The heat was there, though not to the same extent. (I still can’t understand why the new stands haven’t provided more than cursory cover.) So were the exceptionally friendly stewards. And so was, naturally, the criticism of the home team.

Poor old England. Battle away for ten sessions, keep a foothold in the game, and then find yourselves blasted for caution, for “shortchanging” spectators. I’ve checked my ticket and nowhere did it guarantee a result. Nor did it promise a run chase. (An issue more relevant to shortchanging relates to failing to get the minimum overs, one I’ve discussed elsewhere.) It promised, conditions permitting, a day’s Test match cricket, and a hard-fought day’s cricket was what we received.

More than anything, it reveals our short memory as cricket consumers; or maybe Stokes’ 135* has permanently spoiled us. The facts should, however, have spoken for themselves:

  • England had played 36 Tests in the previous 3 years. Of them, 31 ended in an outright result. Four, all rain-affected, ended in a draw.
  • Two Tests ago at Lord’s, England were bowled out for 85.
  • A successful chase of 276 would have been the third-highest of 38 at Lord’s. Had NZ set a target seven runs higher – as presumably they would have, had not rain intervened and an early lunch prompted Williamson to declare sooner than anticipated – 276 would have been the second-highest, only eclipsed by the Greenidge-powered outlier of 342.
  • Williamson’s action was not a “sporting declaration”, as revealed the the fact that immediately following it, England’s WinViz nudged upwards by just 4%, while New Zealand’s jumped by around 8%. This is no criticism of Williamson, but is meant to demonstrate that it was hardly the game-opening act of generosity that it might have seemed on the surface.

Scyld Berry compared this series to the 1945 Victory Tests (I’d have preferred the Vectory Tests, after the PM’s memorable and hastily withdrawn 2020 description of a cricket ball), and suggested that ECB management should have instructed Root to go for the runs. With all respect to the learned Berry, however, unlike the Victory “Tests” (which weren’t Tests at all) these weren’t simply high-profile first-class games. Real Test runs were being hunted; averages built or eroded; careers launched or perhaps concluded. Although they lay outside the World Test Championship, they counted towards ICC Test Rankings: a series win for NZ would have returned them to No. 1, while a 2-0 England win would have lifted them to No. 2. Furthermore, the captain and his team have to make their own decisions regarding the game: it would be quite unwarranted and unwelcome for the management to attempt to interfere.

As a spectator, naturally I was hoping that England would go for the runs, and even in hindsight there’s no question that it would have been more fun – but more because England would have, in all likelihood have been clinging on 7 or 8 down rather than 3 down.

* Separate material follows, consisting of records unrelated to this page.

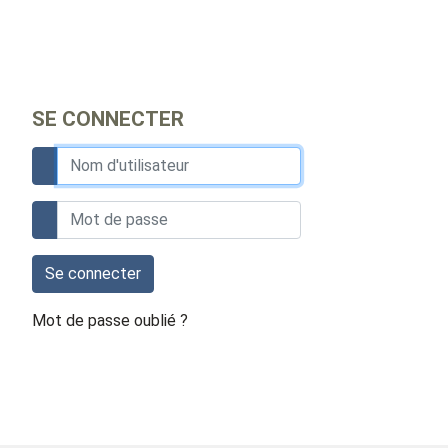
SE CONNECTER
Se connecter
Mot de passe oublié ?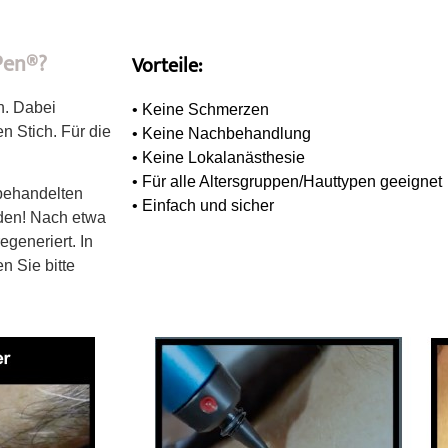
Pen®?
Vorteile:
n. Dabei
• Keine Schmerzen
n Stich. Für die
• Keine Nachbehandlung
• Keine Lokalanästhesie
• Für alle Altersgruppen/Hauttypen geeignet
behandelten
• Einfach und sicher
rden! Nach etwa
egeneriert. In
n Sie bitte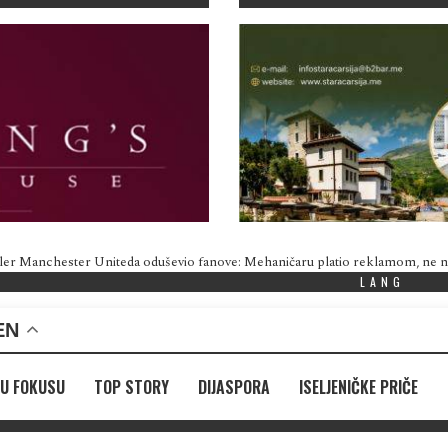
ler Manchester Uniteda oduševio fanove: Mehaničaru platio reklamom, ne
LANG
EN
U FOKUSU
TOP STORY
DIJASPORA
ISELJENIČKE PRIČE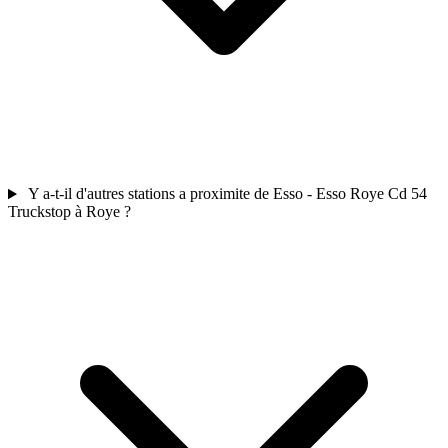
Y a-t-il d'autres stations a proximite de Esso - Esso Roye Cd 54
Truckstop à Roye ?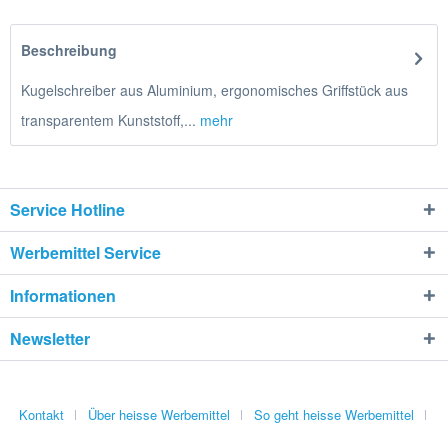
Beschreibung
Kugelschreiber aus Aluminium, ergonomisches Griffstück aus
transparentem Kunststoff,...
mehr
Service Hotline
Werbemittel Service
Informationen
Newsletter
Kontakt
Über heisse Werbemittel
So geht heisse Werbemittel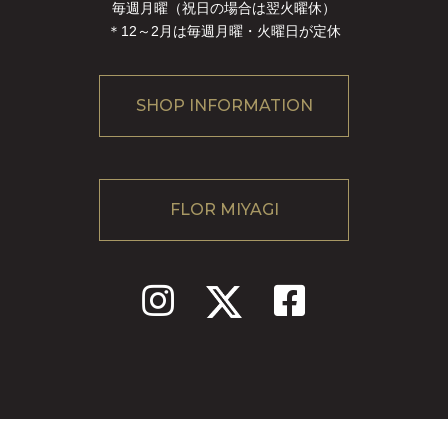
毎週月曜（祝日の場合は翌火曜休）
＊12～2月は毎週月曜・火曜日が定休
SHOP INFORMATION
FLOR MIYAGI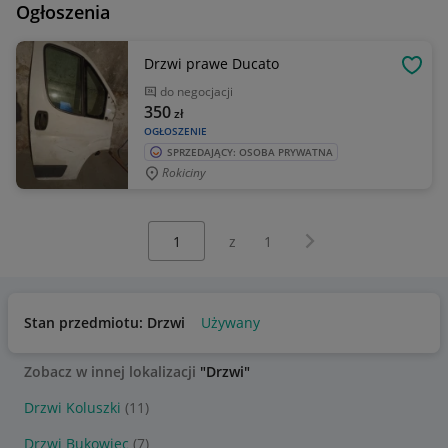
Ogłoszenia
Drzwi prawe Ducato
OBSE
do negocjacji
350
zł
OGŁOSZENIE
SPRZEDAJĄCY: OSOBA PRYWATNA
Rokiciny
Wybierz stronę:
Następna strona
z
1
Stan przedmiotu: Drzwi
Używany
Zobacz w innej lokalizacji
"Drzwi"
Drzwi Koluszki
(11)
Drzwi Bukowiec
(7)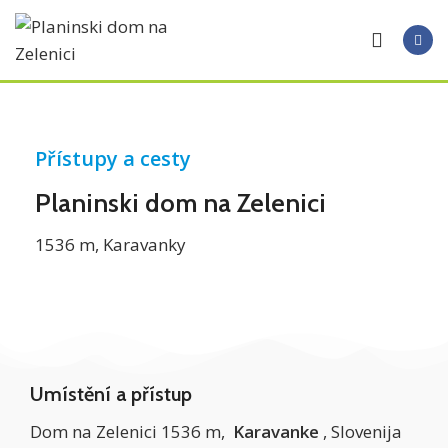
Přístupy a cesty
Planinski dom na Zelenici
1536 m, Karavanky
Umístění a přístup
Dom na Zelenici 1536 m,
Karavanke
, Slovenija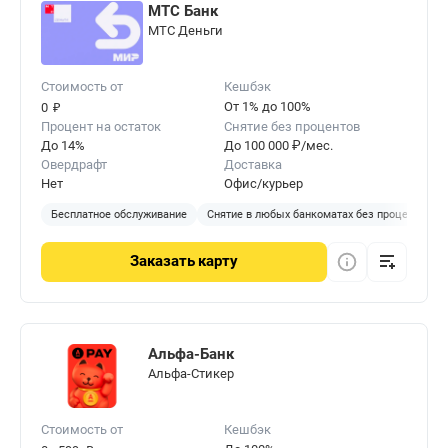
МТС Банк
МТС Деньги
Стоимость от
Кешбэк
₽
От 1% до 100%
0
Процент на остаток
Снятие без процентов
До 14%
До 100 000 ₽/мес.
Овердрафт
Доставка
Нет
Офис/курьер
Бесплатное обслуживание
Снятие в любых банкоматах без процентов
Заказать
карту
Альфа-Банк
Альфа-Стикер
Стоимость от
Кешбэк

It’s odd that a team that does the former, despite performing measurably worse, is more likely to gain plaudits for demonstrating “character”, than a team that does the latter and avoids getting into such a situation to begin with.

It wasn’t thrill-a-minute action, but I found it heartening, in a perverse sort of way, that England dared to be dull. That the phrase “attacking brand of cricket” would be unlikely to feature in the press conference. That Sibley relentlessly accumulated, blocking out both ball and jeer from ostensibly England supporters. Come future overseas tours, we’ll be glad of his granitelike obduracy.

Most of all, though, by the end of the day, I was glad to be home.